Atlas Wang

Atlas Wang

Biography

Prof. Dr. Atlas Wang

Atlas Wang is a tenured Associate Professor and holds the Temple Foundation Endowed Faculty Fellowship #7, in the ECE Department at The University of Texas at Austin. He leads the VITA group (https://vita-group.github.io/). Since May 2024, he has been on leave from UT Austin to serve as the full-time Research Director for XTX Markets, heading the new AI Lab in New York City. Dr. Wang’s core research mission is to leverage, understand and expand the role of low dimensionality in ML and optimization, whose impacts span over many important topics such as the efficiency and trust issues in large language models (LLMs) as well as generative vision. He has won numerous research awards, and previously also served as a research director for Picsart (2022-2024) and a visiting researcher in Amazon (2021-2022).
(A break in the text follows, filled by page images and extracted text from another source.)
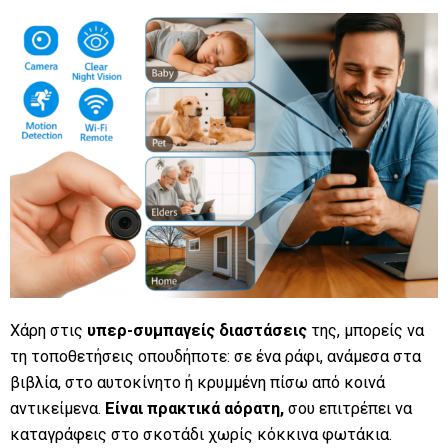
Χάρη στις
υπερ-συμπαγείς διαστάσεις
της, μπορείς να
τη τοποθετήσεις οπουδήποτε: σε ένα ράφι, ανάμεσα στα
βιβλία, στο αυτοκίνητο ή κρυμμένη πίσω από κοινά
αντικείμενα.
Είναι πρακτικά αόρατη,
σου επιτρέπει να
καταγράφεις στο σκοτάδι χωρίς κόκκινα φωτάκια.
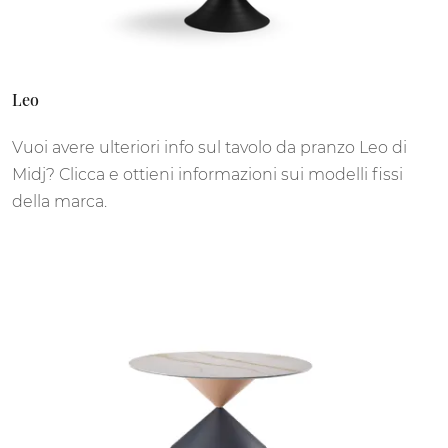
Leo
Vuoi avere ulteriori info sul tavolo da pranzo Leo di
Midj? Clicca e ottieni informazioni sui modelli fissi
della marca.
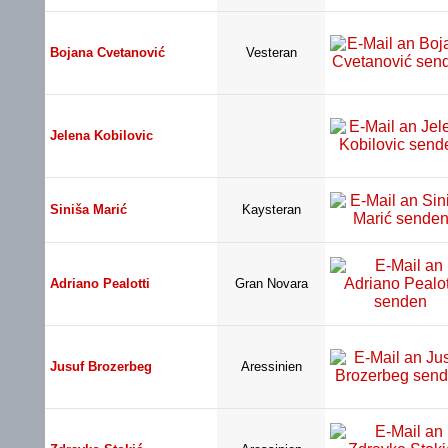
Bojana Cvetanović
Vesteran
Jelena Kobilovic
Siniša Marić
Kaysteran
Adriano Pealotti
Gran Novara
Jusuf Brozerbeg
Aressinien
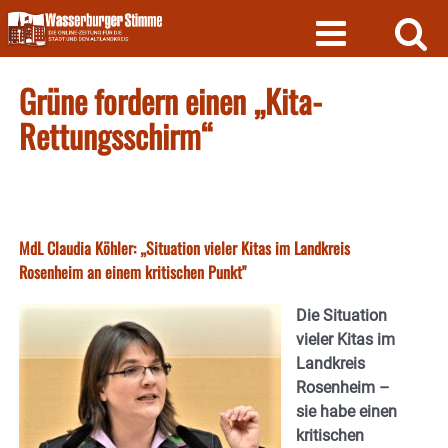
Skip
to
content
Grüne fordern einen „Kita-
Rettungsschirm“
MdL Claudia Köhler: „Situation vieler Kitas im Landkreis
Rosenheim an einem kritischen Punkt"
Die Situation
vieler Kitas im
Landkreis
Rosenheim –
sie habe einen
kritischen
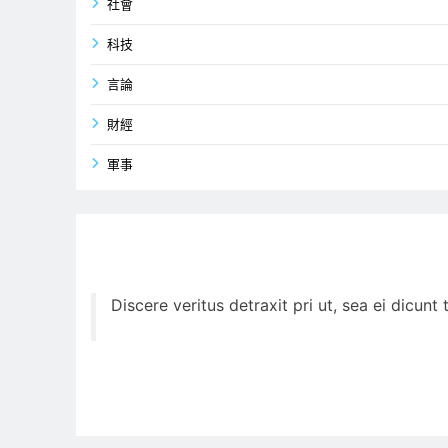
社會
科技
言論
財經
軍事
Discere veritus detraxit pri ut, sea ei dicun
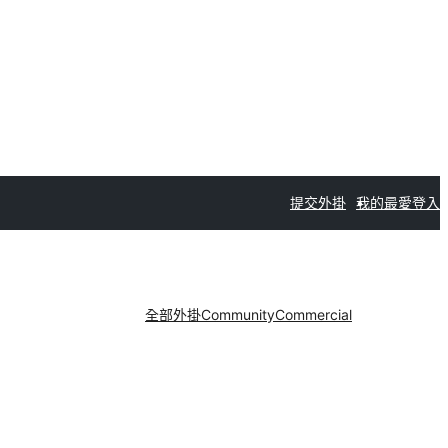
提交外掛
我的最愛
登入
全部外掛
Community
Commercial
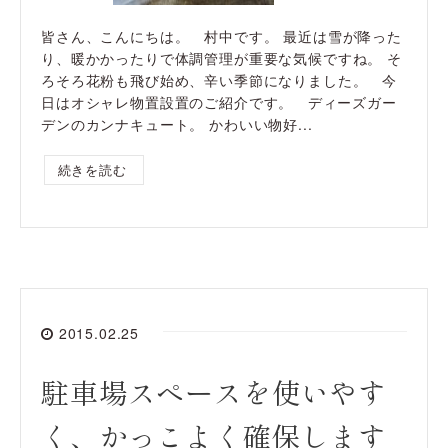
皆さん、こんにちは。 村中です。 最近は雪が降った
り、暖かかったりで体調管理が重要な気候ですね。 そ
ろそろ花粉も飛び始め、辛い季節になりました。 今
日はオシャレ物置設置のご紹介です。 ディーズガー
デンのカンナキュート。 かわいい物好...
続きを読む
2015.02.25
駐車場スペースを使いやす
く、かっこよく確保します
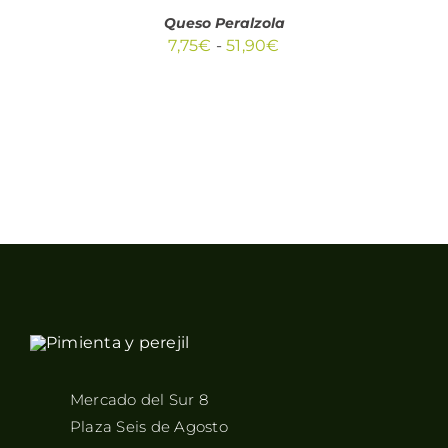
PRODUCTO
DETALLES
TIENE
Queso Peralzola
MÚLTIPLES
Rango
7,75
€
-
51,90
€
VARIANTES.
de
LAS
OPCIONES
precios:
SE
desde
PUEDEN
ELEGIR
7,75€
EN
hasta
LA
PÁGINA
51,90€
DE
PRODUCTO
Mercado del Sur 8
Plaza Seis de Agosto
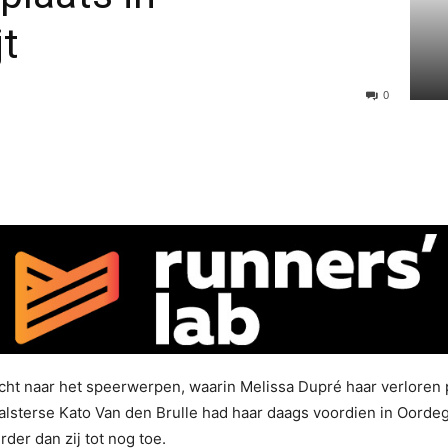
t
0
t naar het speerwerpen, waarin Melissa Dupré haar verloren pl
alsterse Kato Van den Brulle had haar daags voordien in Oordeg
der dan zij tot nog toe.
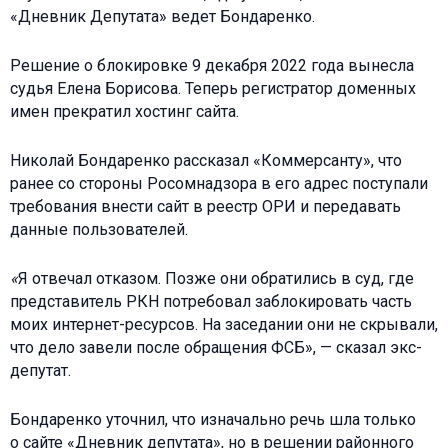
«Дневник Депутата» ведет Бондаренко.
Решение о блокировке 9 декабря 2022 года вынесла
судья Елена Борисова. Теперь регистратор доменных
имен прекратил хостинг сайта.
Николай Бондаренко рассказал «Коммерсанту», что
ранее со стороны Росомнадзора в его адрес поступали
требования внести сайт в реестр ОРИ и передавать
данные пользователей.
«
Я отвечал отказом. Позже они обратились в суд, где
представитель РКН потребовал заблокировать часть
моих интернет-ресурсов. На заседании они не скрывали,
что дело завели после обращения ФСБ», — сказал экс-
депутат.
Бондаренко уточнил, что изначально речь шла только
о сайте «Дневник депутата», но в решении районного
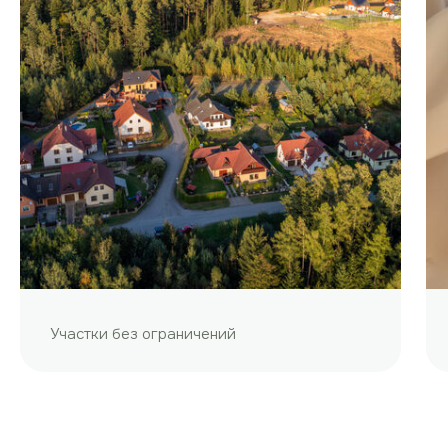
Участки без ограничений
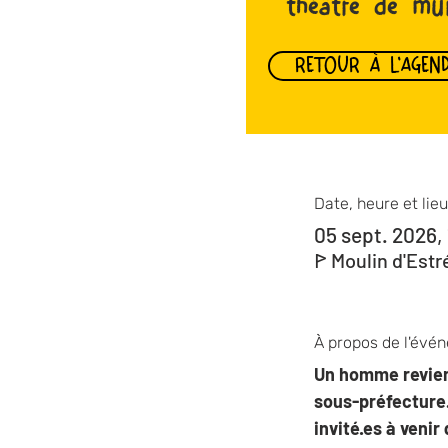
théâtre de mu
RETOUR À L'AGEN
Date, heure et lieu
05 sept. 2026,
ꚰ Moulin d'Estr
À propos de l'évé
Un homme revient
sous-préfecture. 
invité·es à venir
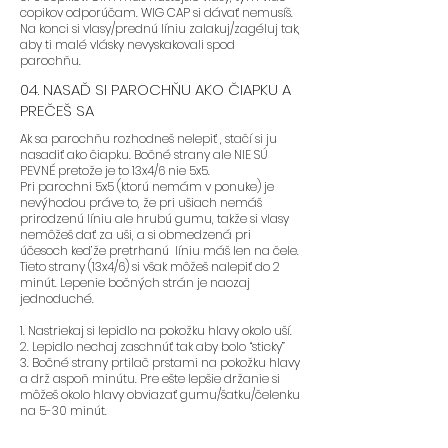
najčastejšie.
copikov odporúčam. WIG CAP si dávať nemusíš.
Na konci si vlasy/prednú líniu zalakuj/zagéluj tak,
aby ti malé vlásky nevyskakovali spod
parochňu.
04. NASAĎ SI PAROCHŇU AKO ČIAPKU A
- Odporúčame parochne s
PREČEŠ SA
postupným strihom, ktorý je
navrhnutý tak, aby skryl prednú
Ak sa parochňu rozhodneš nelepiť , stačí si ju
líniu vlasov. Týmto spôsobom sa
nasadiť ako čiapku. Bočné strany ale NIE SÚ
PEVNÉ pretože je to 13x4/6 nie 5x5.
nemusíte obávať, ako správne
Pri parochni 5x5 (ktorú nemám v ponuke) je
začesať prednú líniu dozadu.
nevýhodou práve to, že pri ušiach nemáš
(predná línia byť začesaná
prirodzenú líniu ale hrubú gumu, takže si vlasy
nemôžeš dať za uši, a si obmedzená pri
dozadu nemusí, ale výsledok
účesoch ked’že pretrhanú líniu máš len na čele.
vyzerá lepšie a zaberie to pár
Tieto strany (13x4/6) si však môžeš nalepiť do 2
minút.)
minút. Lepenie bočných strán je naozaj
jednoduché.
1. Nastriekaj si lepidlo na pokožku hlavy okolo uší.
- Odporúčame parochne:
FLORA,
2. Lepidlo nechaj zaschnúť tak aby bolo “sticky”
BLAIRE, SAFYIA, SKYE
3. Bočné strany prtilač prstami na pokožku hlavy
a drž aspoň minútu. Pre ešte lepšie držanie si
môžeš okolo hlavy obviazať gumu/šatku/čelenku
na 5-30 minút.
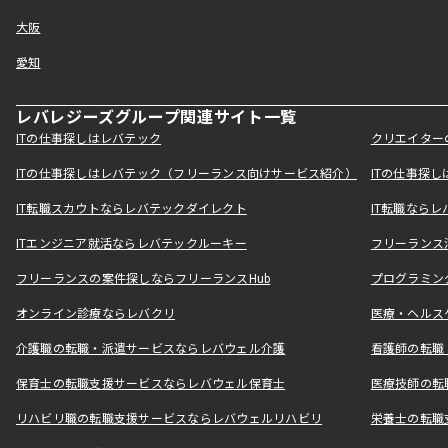
大阪
愛知
レバレジーズグループ関連サイト一覧
ITの仕事探しはレバテック
クリエイター
ITの仕事探しはレバテック（フリーランス向けサービス紹介）
ITの仕事探
IT転職スカウトならレバテックダイレクト
IT転職なら
ITエンジニア就活ならレバテックルーキー
フリーランス
フリーランスの案件探しならフリーランスHub
プログラミン
オンライン診療ならレバクリ
医療・ヘルス
介護職の転職・派遣サービスならレバウェル介護
看護師の転職
保育士の転職支援サービスならレバウェル保育士
医療技師の転
リハビリ職の転職支援サービスならレバウェルリハビリ
栄養士の転職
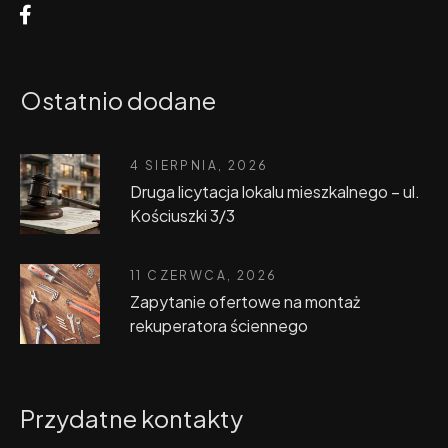
Ostatnio dodane
4 SIERPNIA, 2026
Druga licytacja lokalu mieszkalnego – ul.
Kościuszki 3/3
11 CZERWCA, 2026
Zapytanie ofertowe na montaż
rekuperatora ściennego
Przydatne kontakty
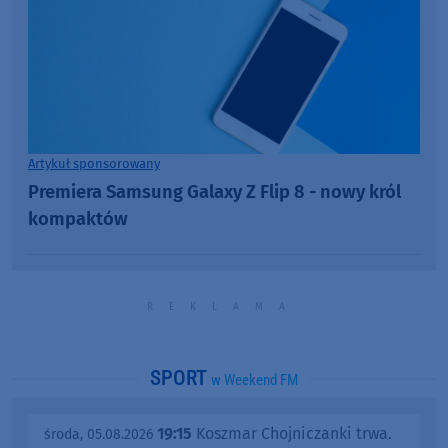
Artykuł sponsorowany
Premiera Samsung Galaxy Z Flip 8 - nowy król
kompaktów
SPORT
w Weekend FM
19:15
Koszmar Chojniczanki trwa.
środa, 05.08.2026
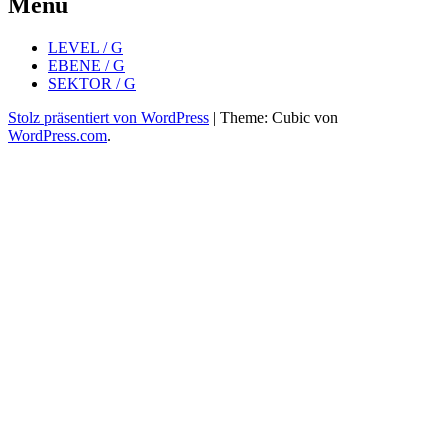
Menü
LEVEL / G
EBENE / G
SEKTOR / G
Stolz präsentiert von WordPress
|
Theme: Cubic von
WordPress.com
.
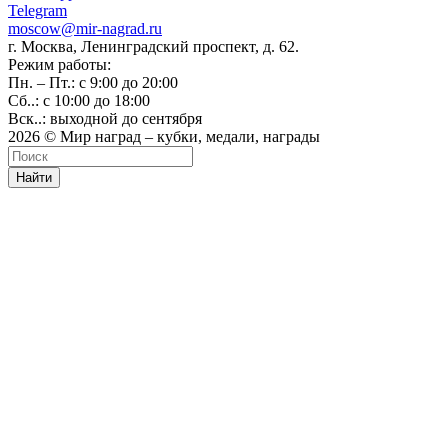
Telegram
moscow@mir-nagrad.ru
г. Москва, Ленинградский проспект, д. 62.
Режим работы:
Пн. – Пт.: с 9:00 до 20:00
Сб..: с 10:00 до 18:00
Вск..: выходной до сентября
2026 © Мир наград – кубки, медали, награды
Найти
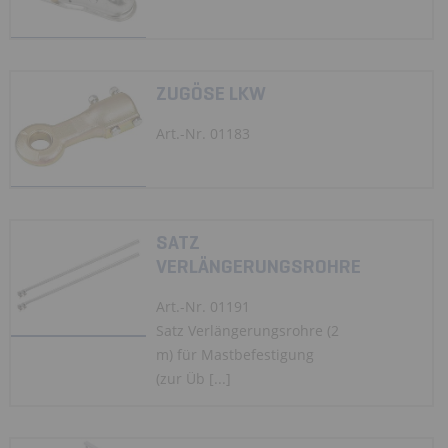
ZUGÖSE LKW
Art.-Nr. 01183
SATZ
VERLÄNGERUNGSROHRE
Art.-Nr. 01191
Satz Verlängerungsrohre (2
m) für Mastbefestigung
(zur Üb [...]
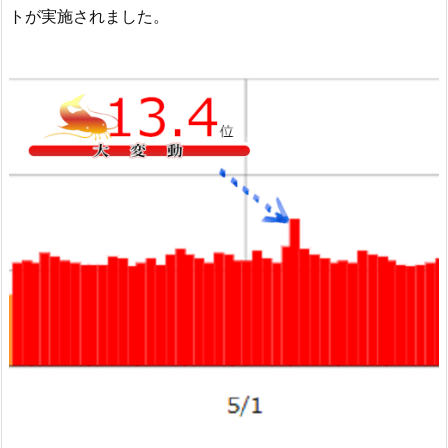
トが実施されました。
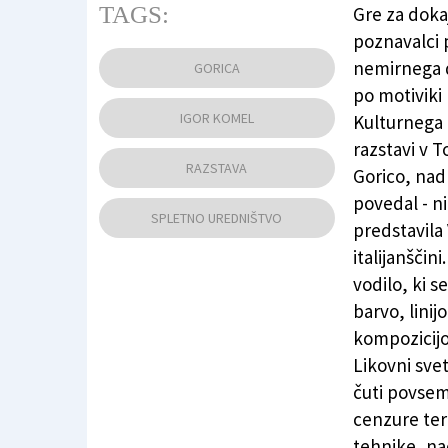
TAGS:
Gre za dokaj
poznavalci 
Z leve Komel, Šumnik, Pahor in Mucci na odpr
nemirnega d
GORICA
po motiviki
IGOR KOMEL
Kulturnega 
razstavi v T
RAZSTAVA
Gorico, nad 
povedal - ni 
SPLETNO UREDNIŠTVO
predstavila 
italijanščin
vodilo, ki 
barvo, linij
kompozicijo 
Likovni sve
čuti povsem
cenzure ter
tehnike, na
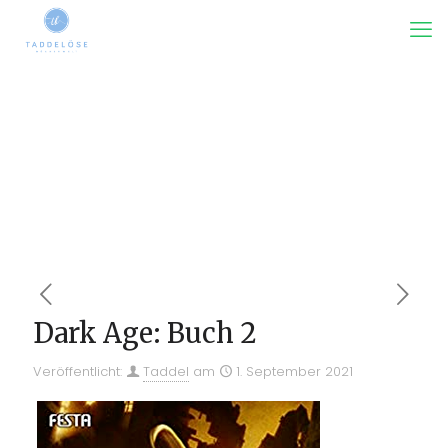
Dark Age: Buch 2
Veröffentlicht:
Taddel
am
1. September 2021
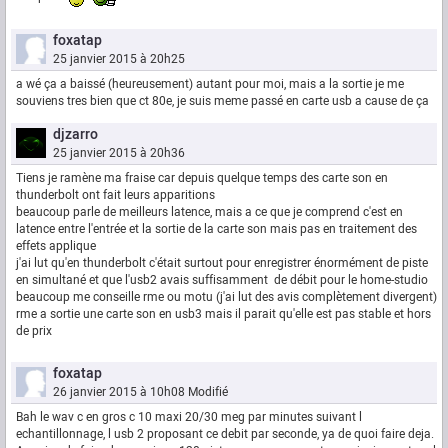
foxatap
25 janvier 2015 à 20h25
a wé ça a baissé (heureusement) autant pour moi, mais a la sortie je me
souviens tres bien que ct 80e, je suis meme passé en carte usb a cause de ça
djzarro
25 janvier 2015 à 20h36
Tiens je ramène ma fraise car depuis quelque temps des carte son en
thunderbolt ont fait leurs apparitions
beaucoup parle de meilleurs latence, mais a ce que je comprend c'est en
latence entre l'entrée et la sortie de la carte son mais pas en traitement des
effets applique
j'ai lut qu'en thunderbolt c'était surtout pour enregistrer énormément de piste
en simultané et que l'usb2 avais suffisamment de débit pour le home-studio
beaucoup me conseille rme ou motu (j'ai lut des avis complètement divergent)
rme a sortie une carte son en usb3 mais il parait qu'elle est pas stable et hors
de prix
foxatap
26 janvier 2015 à 10h08
Modifié
Bah le wav c en gros c 10 maxi 20/30 meg par minutes suivant l
echantillonnage, l usb 2 proposant ce debit par seconde, ya de quoi faire deja.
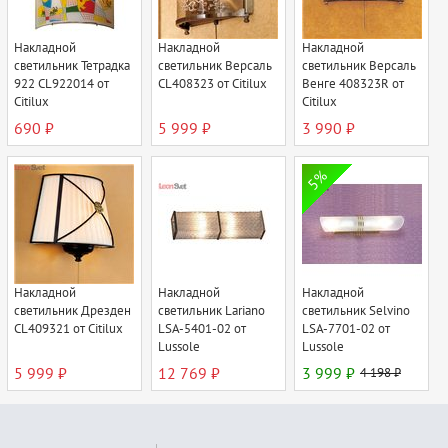
Накладной
Накладной
Накладной
светильник Тетрадка
светильник Версаль
светильник Версаль
922 CL922014 от
CL408323 от Citilux
Венге 408323R от
Citilux
Citilux
690 ₽
5 999 ₽
3 990 ₽
5%
Накладной
Накладной
Накладной
светильник Дрезден
светильник Lariano
светильник Selvino
CL409321 от Citilux
LSA-5401-02 от
LSA-7701-02 от
Lussole
Lussole
5 999 ₽
12 769 ₽
3 999 ₽
4 198 ₽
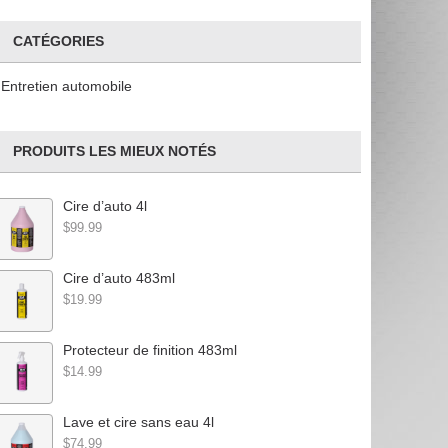
CATÉGORIES
Entretien automobile
PRODUITS LES MIEUX NOTÉS
Cire d’auto 4l
$99.99
Cire d’auto 483ml
$19.99
Protecteur de finition 483ml
$14.99
Lave et cire sans eau 4l
$74.99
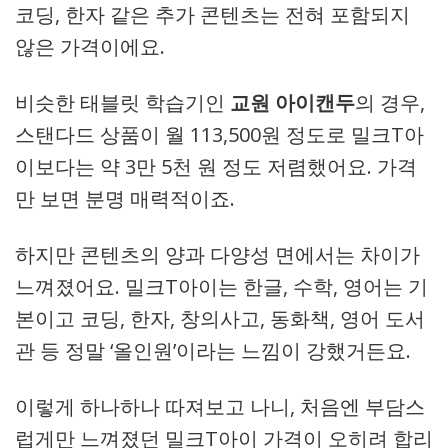
코딩, 한자 같은 추가 콘텐츠는 전혀 포함되지
않은 가격이에요.
비슷한 태블릿 학습기인
교원 아이캔두
의 경우,
스탠다드 상품이 월 113,500원 정도로 밀크T아
이보다는 약 3만 5천 원 정도 저렴했어요. 가격
만 보면 분명 매력적이죠.
하지만 콘텐츠의 양과 다양성 면에서는 차이가
느껴졌어요. 밀크T아이는 한글, 수학, 영어는 기
본이고 코딩, 한자, 창의사고, 동화책, 영어 도서
관 등 정말 ‘올인원’이라는 느낌이 강했거든요.
이렇게 하나하나 따져보고 나니, 처음엔 부담스
럽게만 느껴졌던 밀크T아이 가격이 오히려 합리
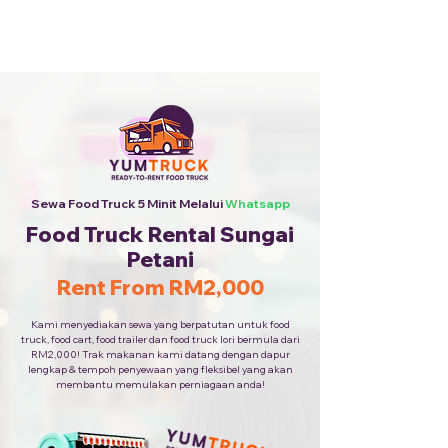
Sewa Food Truck Termurah ·
Hubungi Kami
+6010-253
9688
Sewa Food Truck 5 Minit Melalui
Whatsapp
Food Truck Rental Sungai
Petani
Rent From RM2,000
Kami menyediakan sewa yang berpatutan untuk food
truck, food cart, food trailer dan food truck lori bermula dari
RM2,000! Trak makanan kami datang dengan dapur
lengkap & tempoh penyewaan yang fleksibel yang akan
membantu memulakan perniagaan anda!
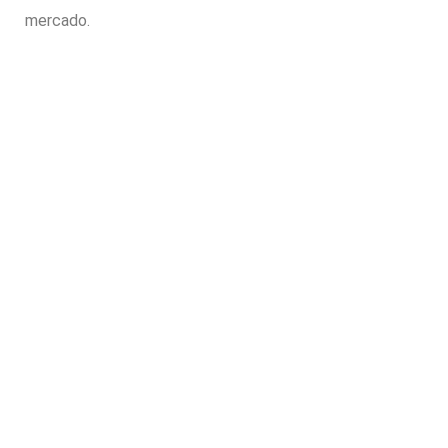
mercado.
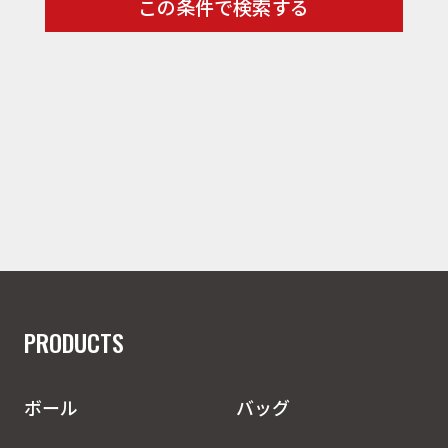
この条件で検索する
PRODUCTS
ボール
バッグ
Efficient Generative Inference by Heavy Hitters and Beyond

Abstract

Large Language Models (LLMs) have demonstrated impressive capabilities in various applications such as dialogue systems and story writing. However, their deployment remains cost-prohibitive, particularly due to the extensive memory requirements associated with long-content generation. This talk will present innovative approaches aimed at reducing the memory footprint and improving the throughput of LLMs, focusing on the management of the KV cache, a key component stored in GPU memory that scales with sequence length and batch size. I will first introduce the Heavy Hitter Oracle (H2O), a novel KV cache eviction policy that significantly reduces memory usage by dynamically retaining a balance of recent and “Heavy Hitter” (H2) tokens—tokens that contribute most to the attention scores. We will discuss how the H2O approach, based on submodular optimization, outperforms existing inference systems. We will then address the compound effects of combining sparsification and quantization techniques on the KV cache, proposing the Q-Hitter framework. Q-Hitter enhances the H2O approach by identifying tokens that are not only pivotal based on accumulated attention scores but also more suitable for low-bit quantization. This dual consideration of attention importance and quantization friendliness leads to substantial memory savings and throughput improvements.  We will conclude the talk by reviewing more recent efforts on efficient LLM inference and the future opportunities.